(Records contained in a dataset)
---

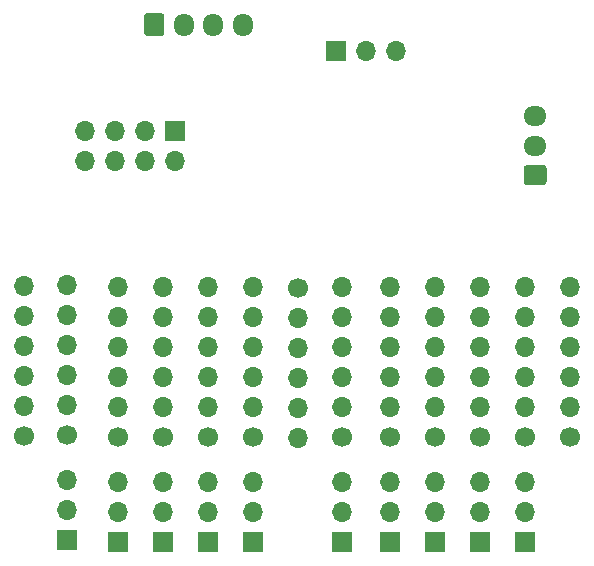
<source format=gbl>
%TF.GenerationSoftware,KiCad,Pcbnew,8.0.4-8.0.4-0~ubuntu24.04.1*%
%TF.CreationDate,2024-07-22T11:19:53+03:00*%
%TF.ProjectId,stripe_board,73747269-7065-45f6-926f-6172642e6b69,rev?*%
%TF.SameCoordinates,Original*%
%TF.FileFunction,Copper,L2,Bot*%
%TF.FilePolarity,Positive*%
%FSLAX46Y46*%
G04 Gerber Fmt 4.6, Leading zero omitted, Abs format (unit mm)*
G04 Created by KiCad (PCBNEW 8.0.4-8.0.4-0~ubuntu24.04.1) date 2024-07-22 11:19:53*
%MOMM*%
%LPD*%
G01*
G04 APERTURE LIST*
%TA.AperFunction,ComponentPad*%
%ADD10O,1.700000X1.950000*%
%TD*%
%TA.AperFunction,ComponentPad*%
%ADD11O,1.950000X1.700000*%
%TD*%
%TA.AperFunction,ComponentPad*%
%ADD12R,1.700000X1.700000*%
%TD*%
%TA.AperFunction,ComponentPad*%
%ADD13O,1.700000X1.700000*%
%TD*%
%TA.AperFunction,ComponentPad*%
%ADD14C,1.700000*%
%TD*%
G04 APERTURE END LIST*
%TO.P,J17,1,Pin_1*%
%TO.N,GND*%
%TA.AperFunction,ComponentPad*%
G36*
G01*
X7549015Y324670D02*
X7549015Y1774670D01*
G75*
G02*
X7799015Y2024670I250000J0D01*
G01*
X8999015Y2024670D01*
G75*
G02*
X9249015Y1774670I0J-250000D01*
G01*
X9249015Y324670D01*
G75*
G02*
X8999015Y74670I-250000J0D01*
G01*
X7799015Y74670D01*
G75*
G02*
X7549015Y324670I0J250000D01*
G01*
G37*
%TD.AperFunction*%
D10*
%TO.P,J17,2,Pin_2*%
%TO.N,SCL*%
X10899015Y1049670D03*
%TO.P,J17,3,Pin_3*%
%TO.N,SDA*%
X13399015Y1049670D03*
%TO.P,J17,4,Pin_4*%
%TO.N,5V*%
X15899015Y1049670D03*
%TD*%
%TO.P,J13,1,Pin_1*%
%TO.N,GND*%
%TA.AperFunction,ComponentPad*%
G36*
G01*
X41374015Y-12550330D02*
X39924015Y-12550330D01*
G75*
G02*
X39674015Y-12300330I0J250000D01*
G01*
X39674015Y-11100330D01*
G75*
G02*
X39924015Y-10850330I250000J0D01*
G01*
X41374015Y-10850330D01*
G75*
G02*
X41624015Y-11100330I0J-250000D01*
G01*
X41624015Y-12300330D01*
G75*
G02*
X41374015Y-12550330I-250000J0D01*
G01*
G37*
%TD.AperFunction*%
D11*
%TO.P,J13,2,Pin_2*%
%TO.N,5V*%
X40649015Y-9200330D03*
%TO.P,J13,3,Pin_3*%
%TO.N,RC_IN*%
X40649015Y-6700330D03*
%TD*%
D12*
%TO.P,J16,1,Pin_1*%
%TO.N,SWIO*%
X23819015Y-1200330D03*
D13*
%TO.P,J16,2,Pin_2*%
%TO.N,5V*%
X26359015Y-1200330D03*
%TO.P,J16,3,Pin_3*%
%TO.N,GND*%
X28899015Y-1200330D03*
%TD*%
D14*
%TO.P,J1,1,Pin_1*%
%TO.N,GND*%
X-2600985Y-33790330D03*
D13*
X-2600985Y-31250330D03*
X-2600985Y-28710330D03*
X-2600985Y-26170330D03*
X-2600985Y-23630330D03*
X-2600985Y-21090330D03*
%TD*%
D12*
%TO.P,Srv10,1,GND*%
%TO.N,GND*%
X1017034Y-42600440D03*
D13*
%TO.P,Srv10,2,5v*%
%TO.N,5V*%
X1017034Y-40060440D03*
%TO.P,Srv10,3,PWM*%
%TO.N,PWM1*%
X1017034Y-37520440D03*
%TD*%
%TO.P,J20,8,Pin_8*%
%TO.N,GND*%
X2579015Y-10465330D03*
%TO.P,J20,7,Pin_7*%
%TO.N,5V*%
X2579015Y-7925330D03*
%TO.P,J20,6,Pin_6*%
%TO.N,Net-(J20-Pin_5)*%
X5119015Y-10465330D03*
%TO.P,J20,5,Pin_5*%
X5119015Y-7925330D03*
%TO.P,J20,4,Pin_4*%
%TO.N,5V*%
X7659015Y-10465330D03*
%TO.P,J20,3,Pin_3*%
X7659015Y-7925330D03*
%TO.P,J20,2,Pin_2*%
%TO.N,PWM2*%
X10199015Y-10465330D03*
D12*
%TO.P,J20,1,Pin_1*%
%TO.N,PWM1*%
X10199015Y-7925330D03*
%TD*%
D14*
%TO.P,J6,1,Pin_1*%
%TO.N,/PD7*%
X32209015Y-33890330D03*
D13*
X32209015Y-31350330D03*
X32209015Y-28810330D03*
X32209015Y-26270330D03*
X32209015Y-23730330D03*
X32209015Y-21190330D03*
%TD*%
D12*
%TO.P,Srv7,1,GND*%
%TO.N,GND*%
X36019015Y-42780330D03*
D13*
%TO.P,Srv7,2,5v*%
%TO.N,5V*%
X36019015Y-40240330D03*
%TO.P,Srv7,3,PWM*%
%TO.N,/PA1*%
X36019015Y-37700330D03*
%TD*%
D12*
%TO.P,Srv9,1,GND*%
%TO.N,GND*%
X5329015Y-42800330D03*
D13*
%TO.P,Srv9,2,5v*%
%TO.N,5V*%
X5329015Y-40260330D03*
%TO.P,Srv9,3,PWM*%
%TO.N,PWM2*%
X5329015Y-37720330D03*
%TD*%
D14*
%TO.P,J3,1,Pin_1*%
%TO.N,/PD4*%
X16759015Y-33910330D03*
D13*
X16759015Y-31370330D03*
X16759015Y-28830330D03*
X16759015Y-26290330D03*
X16759015Y-23750330D03*
X16759015Y-21210330D03*
%TD*%
D14*
%TO.P,J2,1,Pin_1*%
%TO.N,/PA1*%
X36019015Y-33890330D03*
D13*
X36019015Y-31350330D03*
X36019015Y-28810330D03*
X36019015Y-26270330D03*
X36019015Y-23730330D03*
X36019015Y-21190330D03*
%TD*%
D14*
%TO.P,J8,1,Pin_1*%
%TO.N,/PA2*%
X39829015Y-33890330D03*
D13*
X39829015Y-31350330D03*
X39829015Y-28810330D03*
X39829015Y-26270330D03*
X39829015Y-23730330D03*
X39829015Y-21190330D03*
%TD*%
D14*
%TO.P,J10,1,Pin_1*%
%TO.N,/PC5*%
X9139015Y-33910330D03*
D13*
X9139015Y-31370330D03*
X9139015Y-28830330D03*
X9139015Y-26290330D03*
X9139015Y-23750330D03*
X9139015Y-21210330D03*
%TD*%
D14*
%TO.P,J9,1,Pin_1*%
%TO.N,/PC7*%
X12949015Y-33910330D03*
D13*
X12949015Y-31370330D03*
X12949015Y-28830330D03*
X12949015Y-26290330D03*
X12949015Y-23750330D03*
X12949015Y-21210330D03*
%TD*%
D12*
%TO.P,Srv1,1,GND*%
%TO.N,GND*%
X32209015Y-42780330D03*
D13*
%TO.P,Srv1,2,5v*%
%TO.N,5V*%
X32209015Y-40240330D03*
%TO.P,Srv1,3,PWM*%
%TO.N,/PD7*%
X32209015Y-37700330D03*
%TD*%
D14*
%TO.P,J4,1,Pin_1*%
%TO.N,/PD5*%
X24329015Y-33890330D03*
D13*
X24329015Y-31350330D03*
X24329015Y-28810330D03*
X24329015Y-26270330D03*
X24329015Y-23730330D03*
X24329015Y-21190330D03*
%TD*%
D12*
%TO.P,Srv6,1,GND*%
%TO.N,GND*%
X9139015Y-42800330D03*
D13*
%TO.P,Srv6,2,5v*%
%TO.N,5V*%
X9139015Y-40260330D03*
%TO.P,Srv6,3,PWM*%
%TO.N,/PC5*%
X9139015Y-37720330D03*
%TD*%
D14*
%TO.P,J5,1,Pin_1*%
%TO.N,/PD6*%
X28399015Y-33890330D03*
D13*
X28399015Y-31350330D03*
X28399015Y-28810330D03*
X28399015Y-26270330D03*
X28399015Y-23730330D03*
X28399015Y-21190330D03*
%TD*%
D14*
%TO.P,J12,1,Pin_1*%
%TO.N,PWM1*%
X1017034Y-33710440D03*
D13*
X1017034Y-31170440D03*
X1017034Y-28630440D03*
X1017034Y-26090440D03*
X1017034Y-23550440D03*
X1017034Y-21010440D03*
%TD*%
D12*
%TO.P,Srv8,1,GND*%
%TO.N,GND*%
X39829015Y-42780330D03*
D13*
%TO.P,Srv8,2,5v*%
%TO.N,5V*%
X39829015Y-40240330D03*
%TO.P,Srv8,3,PWM*%
%TO.N,/PA2*%
X39829015Y-37700330D03*
%TD*%
D12*
%TO.P,Srv4,1,GND*%
%TO.N,GND*%
X16759015Y-42800330D03*
D13*
%TO.P,Srv4,2,5v*%
%TO.N,5V*%
X16759015Y-40260330D03*
%TO.P,Srv4,3,PWM*%
%TO.N,/PD4*%
X16759015Y-37720330D03*
%TD*%
D14*
%TO.P,J18,1,Pin_1*%
%TO.N,5V*%
X20619510Y-21290605D03*
D13*
X20619510Y-23830605D03*
X20619510Y-26370605D03*
X20619510Y-28910605D03*
X20619510Y-31450605D03*
X20619510Y-33990605D03*
%TD*%
D12*
%TO.P,Srv2,1,GND*%
%TO.N,GND*%
X28399015Y-42780330D03*
D13*
%TO.P,Srv2,2,5v*%
%TO.N,5V*%
X28399015Y-40240330D03*
%TO.P,Srv2,3,PWM*%
%TO.N,/PD6*%
X28399015Y-37700330D03*
%TD*%
D14*
%TO.P,J19,1,Pin_1*%
%TO.N,GND*%
X43626733Y-33891247D03*
D13*
X43626733Y-31351247D03*
X43626733Y-28811247D03*
X43626733Y-26271247D03*
X43626733Y-23731247D03*
X43626733Y-21191247D03*
%TD*%
D14*
%TO.P,J11,1,Pin_1*%
%TO.N,PWM2*%
X5329015Y-33910330D03*
D13*
X5329015Y-31370330D03*
X5329015Y-28830330D03*
X5329015Y-26290330D03*
X5329015Y-23750330D03*
X5329015Y-21210330D03*
%TD*%
D12*
%TO.P,Srv5,1,GND*%
%TO.N,GND*%
X12949015Y-42800330D03*
D13*
%TO.P,Srv5,2,5v*%
%TO.N,5V*%
X12949015Y-40260330D03*
%TO.P,Srv5,3,PWM*%
%TO.N,/PC7*%
X12949015Y-37720330D03*
%TD*%
D12*
%TO.P,Srv3,1,GND*%
%TO.N,GND*%
X24329015Y-42780330D03*
D13*
%TO.P,Srv3,2,5v*%
%TO.N,5V*%
X24329015Y-40240330D03*
%TO.P,Srv3,3,PWM*%
%TO.N,/PD5*%
X24329015Y-37700330D03*
%TD*%
M02*

</source>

---

PROMPT:
For the records above, state how many lines contain "LIST". Add nothing to the number.

OUTPUT FOR THIS TASK:
2